The Department of Education’s (ED) Office of Inspector General (OIG) has issued new findings concerning duplications totaling $73 million in the awarding process for the Higher Education Emergency Relief Fund (HEERF), along with recommendations to prevent, identify, and correct grant awards.
In total the report found 25 duplicate awards made to 24 schools by ED. Eight of those institutions drew down their funds and it took the department between four and 16 months to recoup those draw downs.
Some of the issues concerned the application process and stemmed from a number of schools submitting two applications for the same HEERF subprogram, with OIG determining that the Coronavirus Aid, Relief, and Economic Security (CARES) Act allocation table for the Student Aid Portion and Institutional Portion subprograms may have caused some confusion.
A second instance of institutions receiving duplicates in their award totals was due to ED processing duplicate HEERF awards under a single application.
In total, 16 of the 24 schools that were awarded duplicate HEERF grants did not draw down any of their over-allocated funding.
The awards were made through ED’s Office of Postsecondary Education (OPE), which said that due to the department’s HEERF review process having “evolved over time” there were instances of duplicative awards that were later identified and corrected.
“We found that OPE’s processes did not always prevent or timely identify and correct duplicate HEERF grant awards, and that OPE did not consistently document activities taken to correct duplicate awards,” OIG said. “Overall, OPE could improve its quality assurance review process for HEERF and other future emergency Federal education programs to lessen the risk of making overpayments to schools and of schools drawing down more funds than they were allocated.”
The report underscored the scope of the overpayments, which represent less than 0.1% of the more than 30,000 HEERF awards made by all three pandemic relief laws.
In response to OIG’s findings, OPE said it would continue to make improvements to quality control procedures to prevent, identify, correct, and document erroneous grant awards.

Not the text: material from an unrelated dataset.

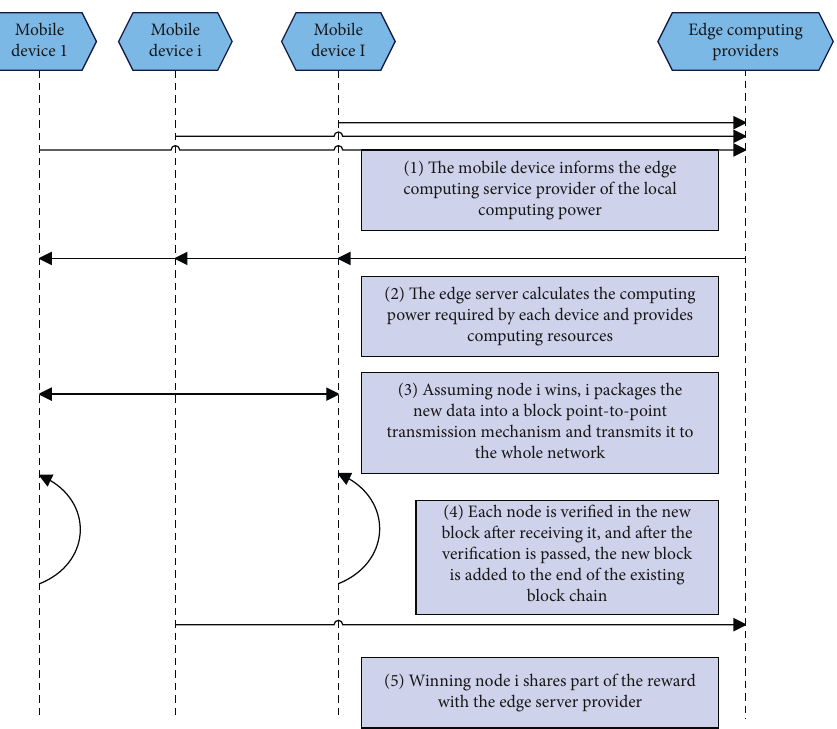
Figure 4: Flowchart of the interaction between the intelligent terminal and the edge server.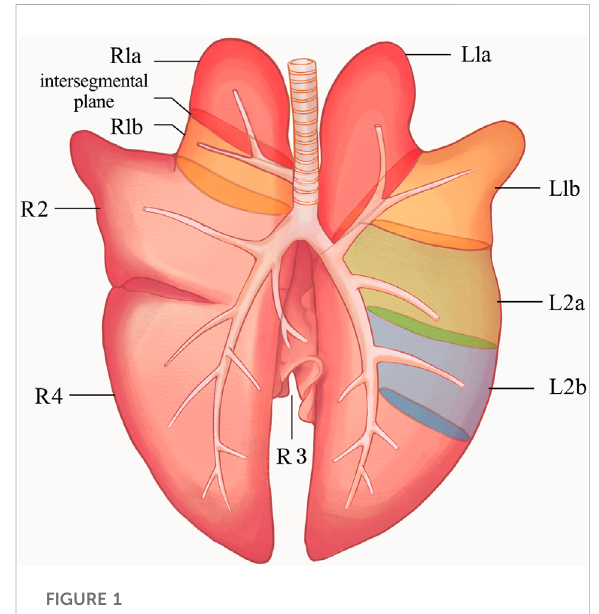
FIGURE 1 Anatomical diagram of porcine lung. L1, left cranial lobe; L2, left caudal lobe; R1, right cranial lobe; R2, right middle lobe; R3, right accessory lobe; R4, right caudal lobe. The ventilation of each lung segment is controlled by its corresponding bronchus. The bronchus of R1 opens directly to the main trachea. The R1a, R1b, L1a, L1b, L2a, and L2b segments were used in the pre- experiments, and fi nally R1a was selected for the segmentectomy, the intersegmental plane was the location of the sealant application in the experiments. R1a, R1b (a and b segments of the right cranial lobe); L1a, L1b (a and b segments of the left cranial lobe); L2a, L2b (a and b segments of the left caudal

“Regarding OPE’s statement that Department officials were aware of all but one of the duplicate awards that we identified, we did not receive evidence showing when OPE became aware of the duplicate awards,” OIG said in response to the report. “As noted in our finding, OPE did not consistently document the existence of duplicate awards that it had identified. In addition, OPE corrected most of the 25 duplicate awards we had identified after we brought them to its attention.”
In order to prevent oversight in future relief programs, OIG recommended that OPE address its application and award verification, quality assurance reviews, as well as its correction and documentation of erroneous awards in a timely manner.